A polarização voltou a dominar o cenário político brasileiro diante das primeiras movimentações para a disputa presidencial. A eleição de 2022 entrou para a história como a mais apertada desde a redemocratização.
Luiz Inácio Lula da Silva (PT) venceu Jair Bolsonaro (PL) no segundo turno com 50,86% dos votos válidos, contra 49,14%, uma diferença de apenas 1,72 ponto percentual, superando o recorde anterior registrado em 2014.
Disputas equilibradas marcaram a história recente da Presidência
Desde que o Brasil retomou as eleições diretas para presidente, em 1989, três disputas ficaram marcadas pela pequena distância entre vencedor e segundo colocado.
A eleição mais equilibrada ocorreu em 2022, quando pouco mais de dois milhões de votos separaram Lula de Bolsonaro após uma campanha marcada por forte divisão do eleitorado.
Antes disso, o recorde pertencia à eleição de 2014. Dilma Rousseff (PT) foi reeleita com 51,64% dos votos válidos, enquanto Aécio Neves (PSDB) terminou com 48,36%. A diferença de 3,28 pontos percentuais representou, até então, a menor margem desde a redemocratização.
Outro pleito frequentemente lembrado pela disputa acirrada foi o de 1989, a primeira eleição presidencial direta após o regime militar. Fernando Collor venceu Lula no segundo turno com 53,03% dos votos, contra 46,97%, abrindo vantagem de 6,06 pontos percentuais.
Em contraste, algumas eleições foram decididas com margem muito superior. Em 2002, Lula conquistou a Presidência com 61,27% dos votos válidos, ficando mais de 22 pontos percentuais à frente de José Serra (PSDB).
Fernando Henrique Cardoso (PSDB), por sua vez, permanece como o único presidente eleito ainda no primeiro turno em duas eleições consecutivas, em 1994 e 1998.
Diferença de um voto já decidiu eleições municipais
Os resultados apertados não se restringem às disputas nacionais. Nas eleições municipais, onde o número de eleitores é muito menor, um único voto pode alterar completamente o resultado da eleição.
Em 2024, quatro municípios brasileiros escolheram seus prefeitos por diferença de apenas um voto. Em Olho d’Água do Borges (RN), Antonimar Amorim (União Brasil) venceu por 2.178 votos contra 2.177. Em Fernão (SP), Adelar Silvestri (PT) derrotou Evandro Biff (PL) por 699 a 698 votos.
Situação semelhante ocorreu em Gentil (RS), onde Cristovam (PDT) foi eleito por 2.037 votos contra 2.036 de Edson Curi (PSDB).
Em Rosário da Limeira (MG), a definição do vencedor também ocorreu por apenas um voto, repetindo um cenário raro nas eleições brasileiras.
Além das vitórias mínimas, o Código Eleitoral prevê uma solução para casos ainda mais incomuns: o empate absoluto. O artigo 110 determina que, em eleições majoritárias sem segundo turno, o candidato mais idoso assume o cargo caso ambos recebam exatamente a mesma quantidade de votos.
Esse critério foi aplicado em Inhaúma (MG), nas eleições de 2024, quando dois candidatos terminaram empatados com 2.434 votos cada.
Como Zula tinha 62 anos e o adversário, Carlinhos, 46, a prefeitura ficou com o candidato mais velho. O mesmo mecanismo decidiu as eleições de Jardinópolis (SC), em 2020, e Caraúbas (PB), também em 2020.
Polarização volta a aparecer nas pesquisas para 2026
Como mostrou O Brasilianista, as primeiras pesquisas para a eleição presidencial de 2026 voltaram a indicar um cenário de forte polarização.

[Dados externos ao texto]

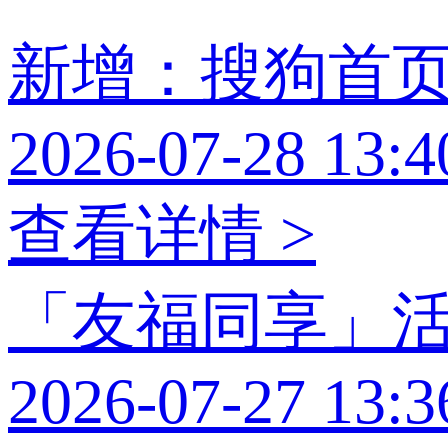
新增：搜狗首
2026-07-28 13:4
查看详情 >
「友福同享」
2026-07-27 13:3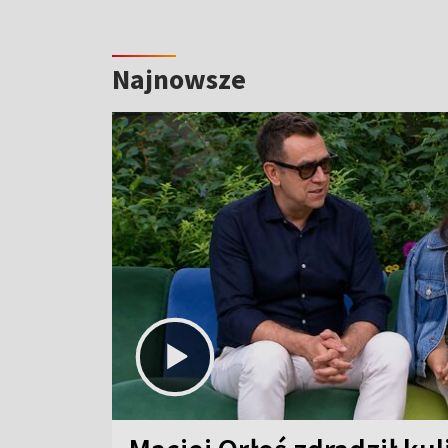
Najnowsze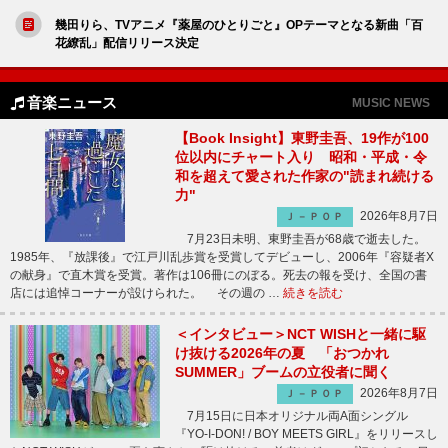
幾田りら、TVアニメ『薬屋のひとりごと』OPテーマとなる新曲「百
花繚乱」配信リリース決定
音楽ニュース
MUSIC NEWS
【Book Insight】東野圭吾、19作が100
位以内にチャート入り 昭和・平成・令
和を超えて愛された作家の"読まれ続ける
力"
2026年8月7日
Ｊ－ＰＯＰ
7月23日未明、東野圭吾が68歳で逝去した。
1985年、『放課後』で江戸川乱歩賞を受賞してデビューし、2006年『容疑者X
の献身』で直木賞を受賞。著作は106冊にのぼる。死去の報を受け、全国の書
店には追悼コーナーが設けられた。 その週の …
続きを読む
＜インタビュー＞NCT WISHと一緒に駆
け抜ける2026年の夏 「おつかれ
SUMMER」ブームの立役者に聞く
2026年8月7日
Ｊ－ＰＯＰ
7月15日に日本オリジナル両A面シングル
『YO-I-DON! / BOY MEETS GIRL』をリリースし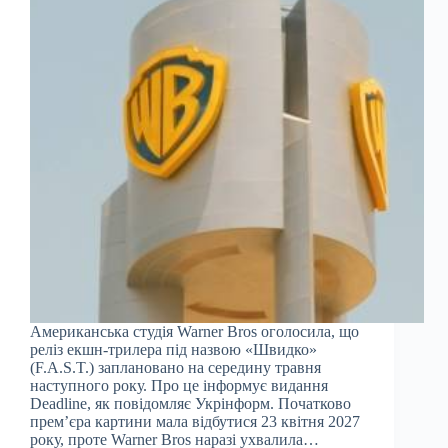
Американська студія Warner Bros оголосила, що
реліз екшн-трилера під назвою «Швидко»
(F.A.S.T.) заплановано на середину травня
наступного року. Про це інформує видання
Deadline, як повідомляє Укрінформ. Початково
прем’єра картини мала відбутися 23 квітня 2027
року, проте Warner Bros наразі ухвалила…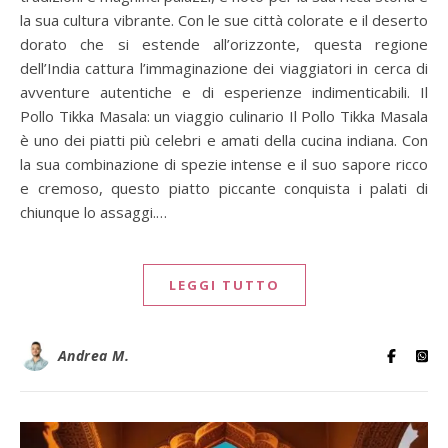
la sua cultura vibrante. Con le sue città colorate e il deserto
dorato che si estende all’orizzonte, questa regione
dell’India cattura l’immaginazione dei viaggiatori in cerca di
avventure autentiche e di esperienze indimenticabili. Il
Pollo Tikka Masala: un viaggio culinario Il Pollo Tikka Masala
è uno dei piatti più celebri e amati della cucina indiana. Con
la sua combinazione di spezie intense e il suo sapore ricco
e cremoso, questo piatto piccante conquista i palati di
chiunque lo assaggi.…
LEGGI TUTTO
Andrea M.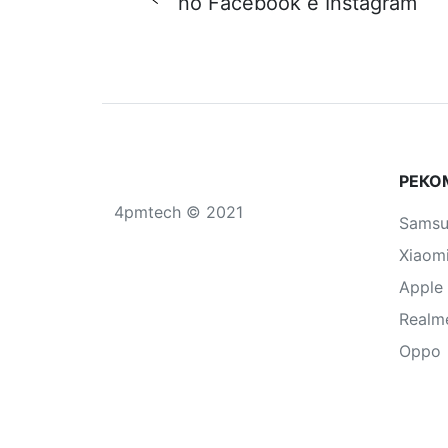
no Facebook e Instagram
РЕКО
4pmtech © 2021
Sams
Xiaom
Apple
Realm
Oppo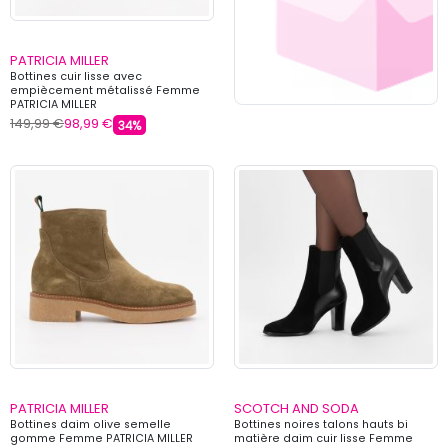
PATRICIA MILLER
Bottines cuir lisse avec
empiècement métalissé Femme
PATRICIA MILLER
149,99 €
98,99 €
34%
PATRICIA MILLER
SCOTCH AND SODA
Bottines daim olive semelle
Bottines noires talons hauts bi
gomme Femme PATRICIA MILLER
matière daim cuir lisse Femme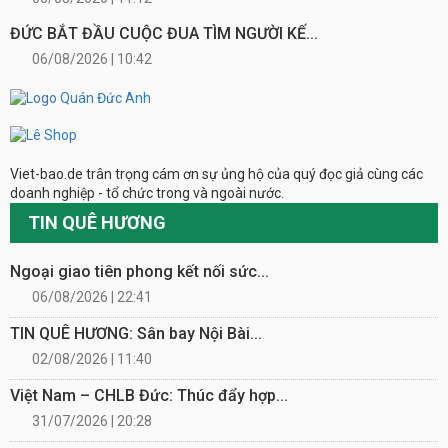
ĐỨC BẮT ĐẦU CUỘC ĐUA TÌM NGƯỜI KẾ...
06/08/2026 | 10:42
Viet-bao.de trân trọng cám ơn sự ủng hộ của quý đọc giả cùng các
doanh nghiệp - tổ chức trong và ngoài nước.
TIN QUÊ HƯƠNG
Ngoại giao tiên phong kết nối sức...
06/08/2026 | 22:41
TIN QUÊ HƯƠNG: Sân bay Nội Bài...
02/08/2026 | 11:40
Việt Nam – CHLB Đức: Thúc đẩy hợp...
31/07/2026 | 20:28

Levantamento Atlas/Estadão realizado no estado de São Paulo mostrou o presidente Luiz Inácio Lula da Silva e o senador Flávio Bolsonaro em situação de empate técnico nas intenções de voto, enquanto o ex-governador de Goiás Ronaldo Caiado (PSD) tenta ocupar espaço como alternativa ao eleitorado.
A avaliação da professora de ciência política da Universidade Federal do Rio de Janeiro (UFRJ), Mayra Goulart, é de que a consolidação de dois polos tende a reduzir o espaço para candidaturas competitivas fora desse eixo.

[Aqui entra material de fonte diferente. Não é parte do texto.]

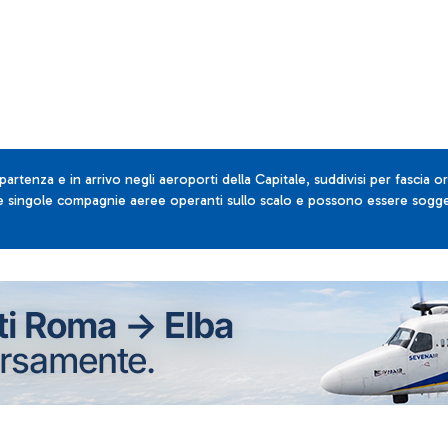
 partenza e in arrivo negli aeroporti della Capitale, suddivisi per fascia or
lle singole compagnie aeree operanti sullo scalo e possono essere sogget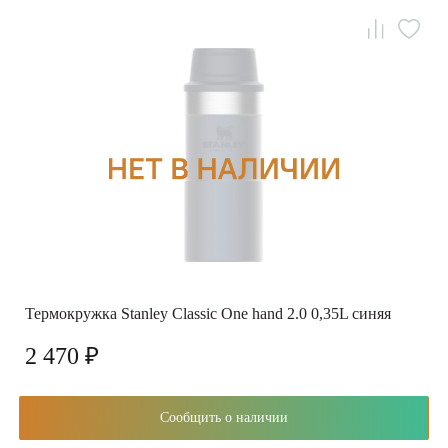
Термокружка Stanley Classic One hand 2.0 0,35L синяя
2 470 ₽
Сообщить о наличии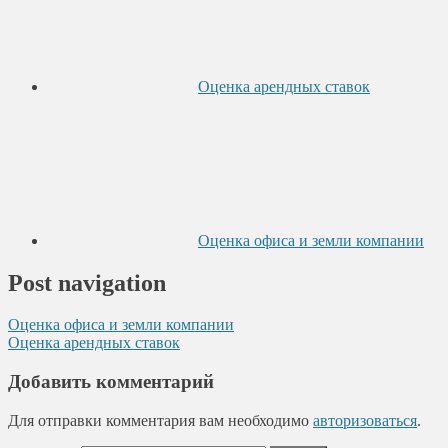
Оценка арендных ставок
Оценка офиса и земли компании
Post navigation
Оценка офиса и земли компании
Оценка арендных ставок
Добавить комментарий
Для отправки комментария вам необходимо
авторизоваться
.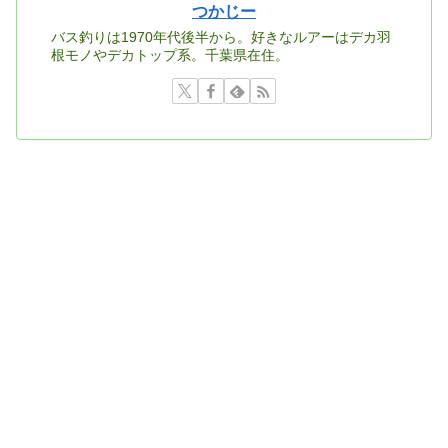
つかじー
バス釣りは1970年代後半から。好きなルアーはデカ羽
根モノやデカトップ系。千葉県在住。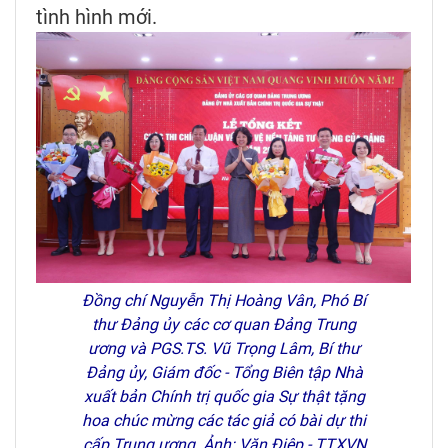
tình hình mới.
Đồng chí Nguyễn Thị Hoàng Vân, Phó Bí
thư Đảng ủy các cơ quan Đảng Trung
ương và PGS.TS. Vũ Trọng Lâm, Bí thư
Đảng ủy, Giám đốc - Tổng Biên tập Nhà
xuất bản Chính trị quốc gia Sự thật tặng
hoa chúc mừng các tác giả có bài dự thi
cấp Trung ương. Ảnh: Văn Điệp - TTXVN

Segundo a especialista, quando parte significativa do eleitorado enxerga apenas dois candidatos como viáveis, a decisão costuma ocorrer mais pela rejeição ao adversário do que pela adesão ao projeto político do escolhido.
Caiado aposta na construção de uma agenda própria para ampliar sua visibilidade e tentar romper a lógica da polarização. Entre as estratégias apresentadas estão a defesa de pautas voltadas ao eleitorado de direita e a tentativa de consolidar uma alternativa competitiva ao embate entre Lula e Flávio Bolsonaro.